More specifically, according to IPCC documents, regular country contributors to the IPCC include Australia, Austria, Belgium, Canada, China, Denmark, Finland, France, Germany, Japan, Republic of Korea, Mauritius, Netherlands, New Zealand, Norway, Pakistan, Sweden, Switzerland, United Kingdom, and the United States, - meaning that more than 80 per cent of the member countries have never contributed.

IPCC informed the Members about these issues due to a crucial period for the climate change community, especially as one of the most ambitious projects being about to start- the 6th Assessment Report to be published between 2021 and 2022.

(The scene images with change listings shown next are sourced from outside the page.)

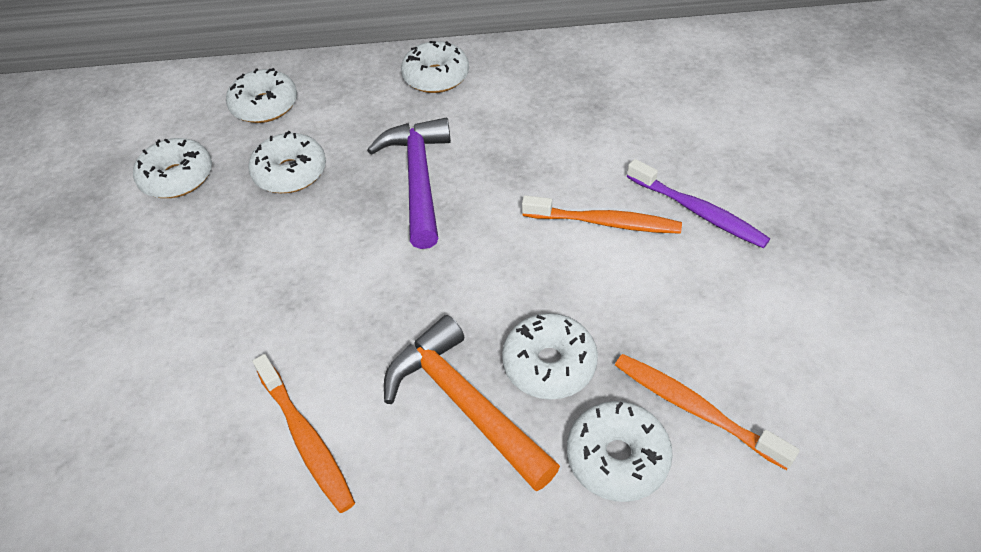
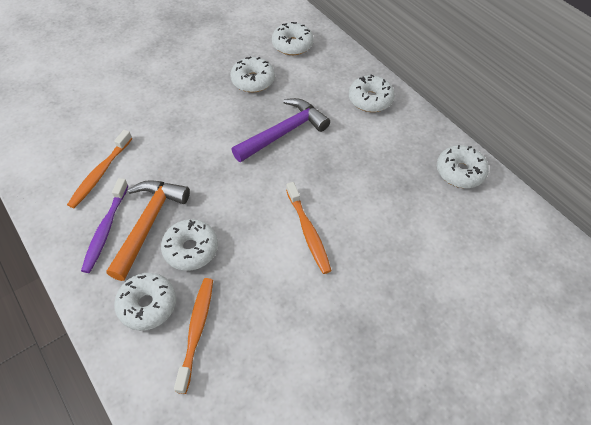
camera: 55 degrees right, 5 degrees up
(177, 178) = (222, 43): white donut -> white donut (460, 172)
(698, 211) = (350, 277): purple toothbrush -> purple toothbrush (106, 229)

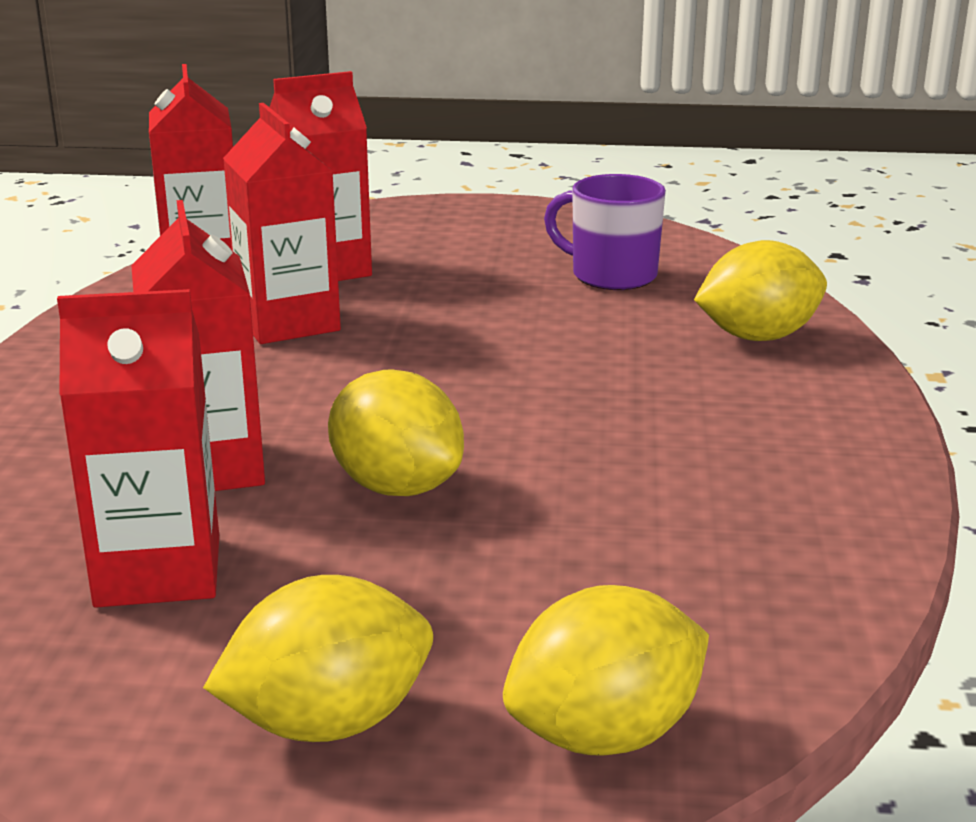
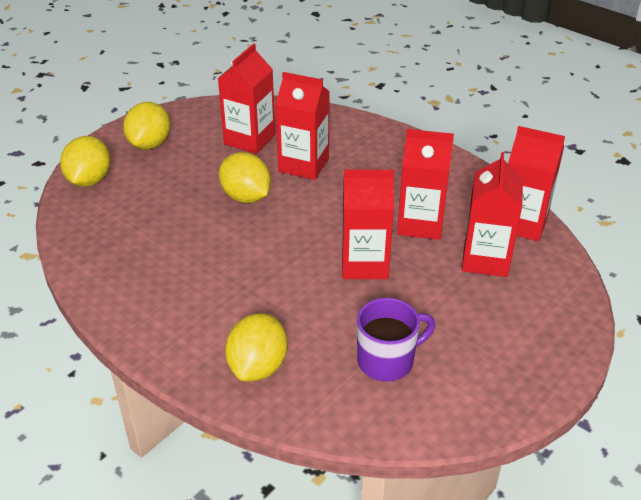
camera: 125 degrees right, 15 degrees up
(397, 486) = (246, 197): yellow lemon -> yellow lemon turned 60 degrees clockwise
(446, 333) = (364, 264): none -> red carton

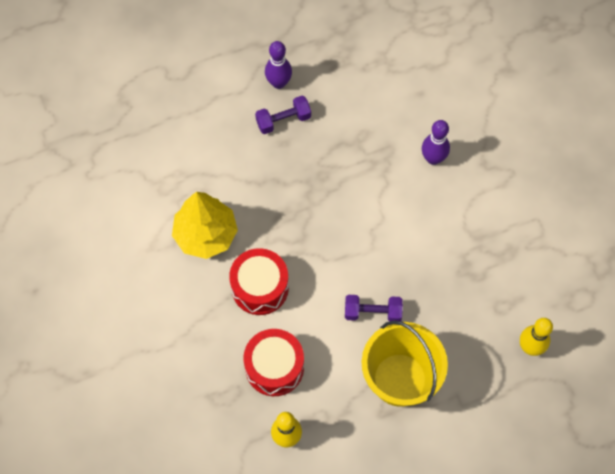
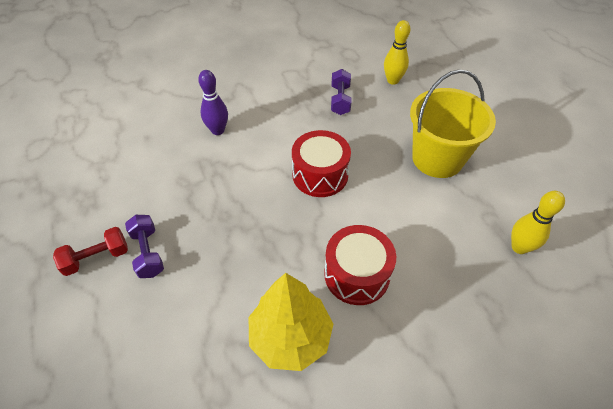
camera: 90 degrees left, 15 degrees down
(274, 367) = (447, 259): red drum -> red drum (320, 175)
(278, 83) = (97, 258): purple bowling pin -> red dumbbell
(372, 312) = (374, 176): purple dumbbell -> purple dumbbell (340, 100)

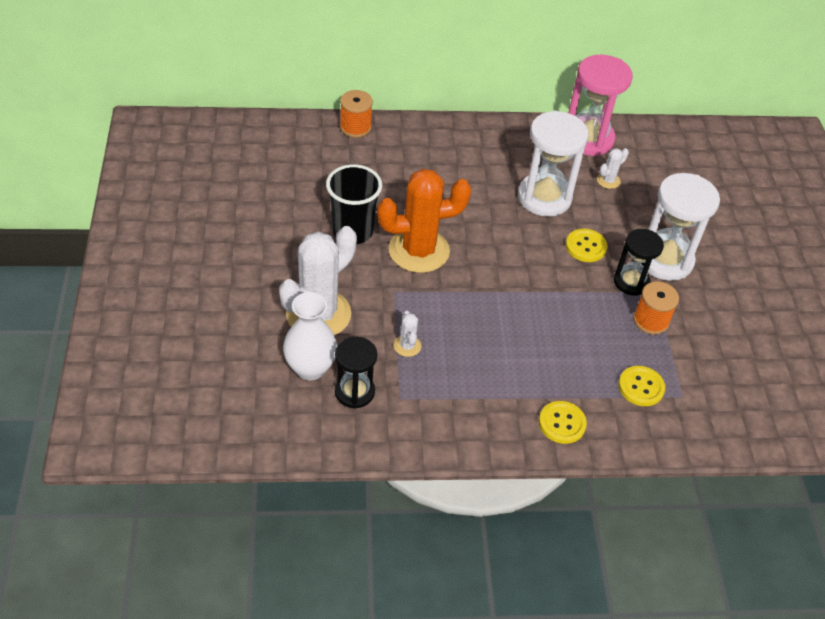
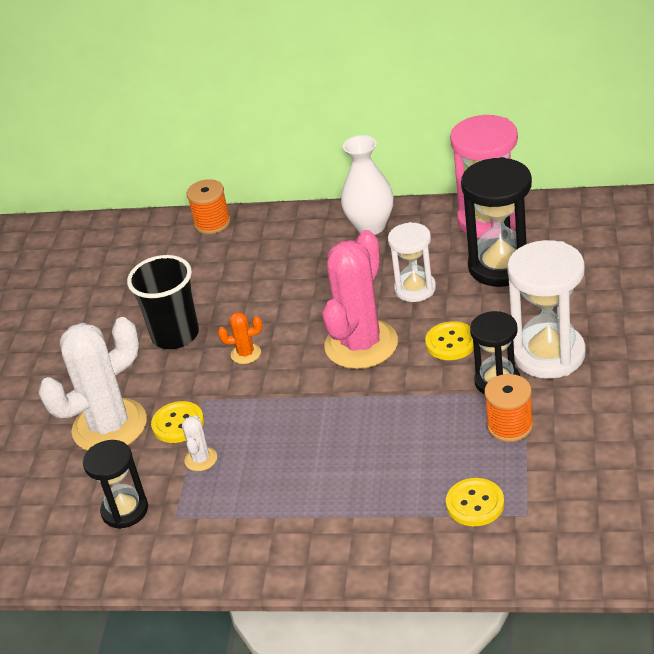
camera: 20 degrees right, 10 degrees down
(310, 368) = (83, 485): white vase -> white vase (371, 226)
(419, 250) = (246, 354): orange cactus -> orange cactus, size x0.42
(513, 246) = (361, 344): none -> pink cactus
(544, 197) = (415, 289): white hourglass -> white hourglass, size x0.62
(562, 423) = (362, 546): yellow button -> yellow button (178, 424)
(608, 180) = (501, 266): white cactus -> black hourglass

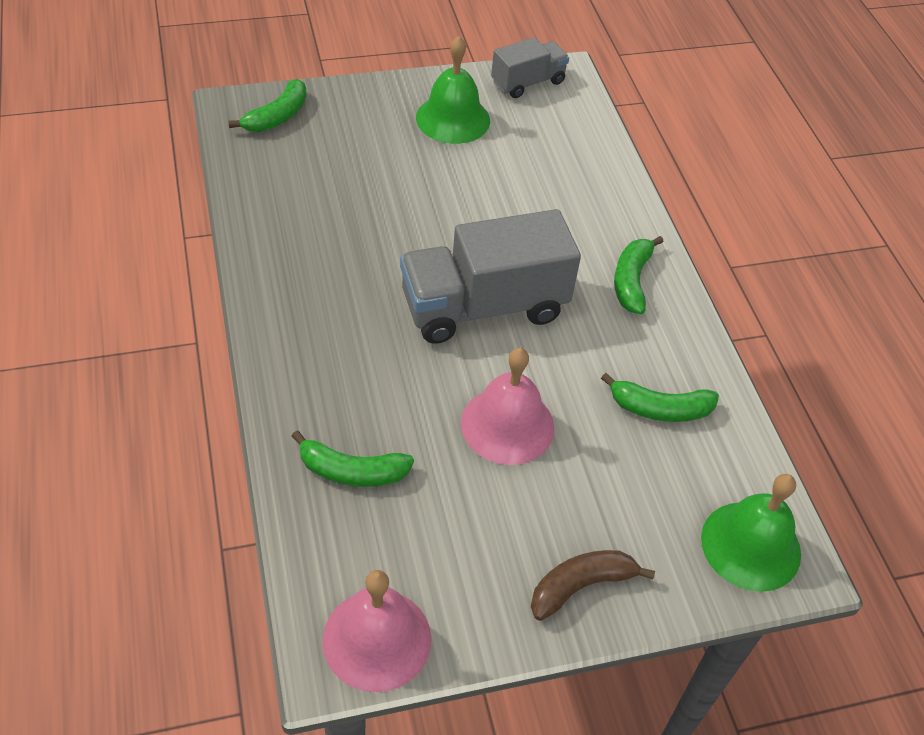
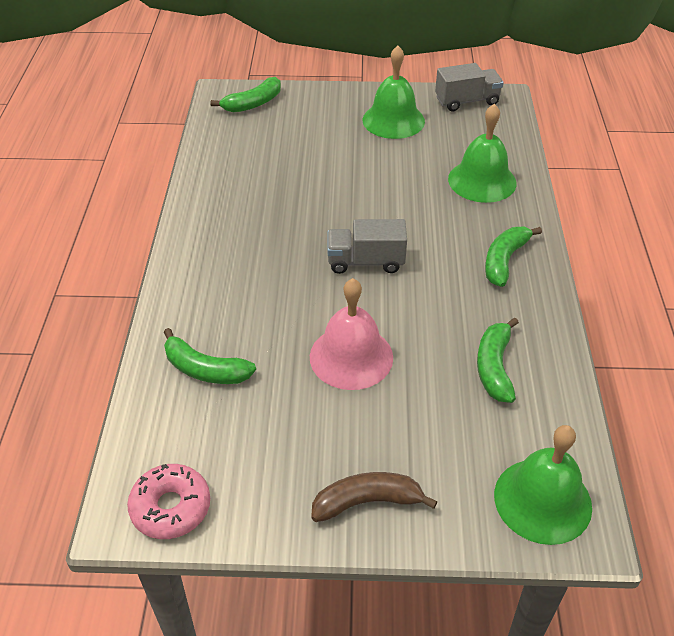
camera: 20 degrees right, 5 degrees down
(377, 639) = (171, 507): pink bell -> pink donut
(483, 307) = (365, 261): grey truck -> grey truck, size x0.55
(577, 185) = (482, 181): none -> green bell
(660, 409) = (494, 367): green banana -> green banana turned 75 degrees clockwise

Climate Home media had reported that sources from the meeting had revealed that a number of governments had expressed the willingness to increase their contributions after they had been informed of the situation.

Some examples are the European Commission, Australia, South Korea, Japan, Switzerland and the UK.

On Monday, Canada Environment Minister Catherine McKenna announced that Canada would double its contributions to approximately $250,000 per year until 2022.

Mrs McKenna said: “By doubling our support for the important work of the Intergovernmental Panel on Climate Change, our government will help climate scientists from around the world assess vital research, and give governments the tools to make smart, evidence-based decisions for our future”.

Patricia Espinosa, head of the UN climate negotiations forum, welcomed the move, tweeting: “Canada’s climate leadership is exemplary!”

Last week, a US Senate appropriations Committee led by Republicans, voted to contribute $10 million to UNFCCC and its science wing IPCCC, but it is unsure whether it will pass the House of Representatives, which had sided with President Trump on the issue.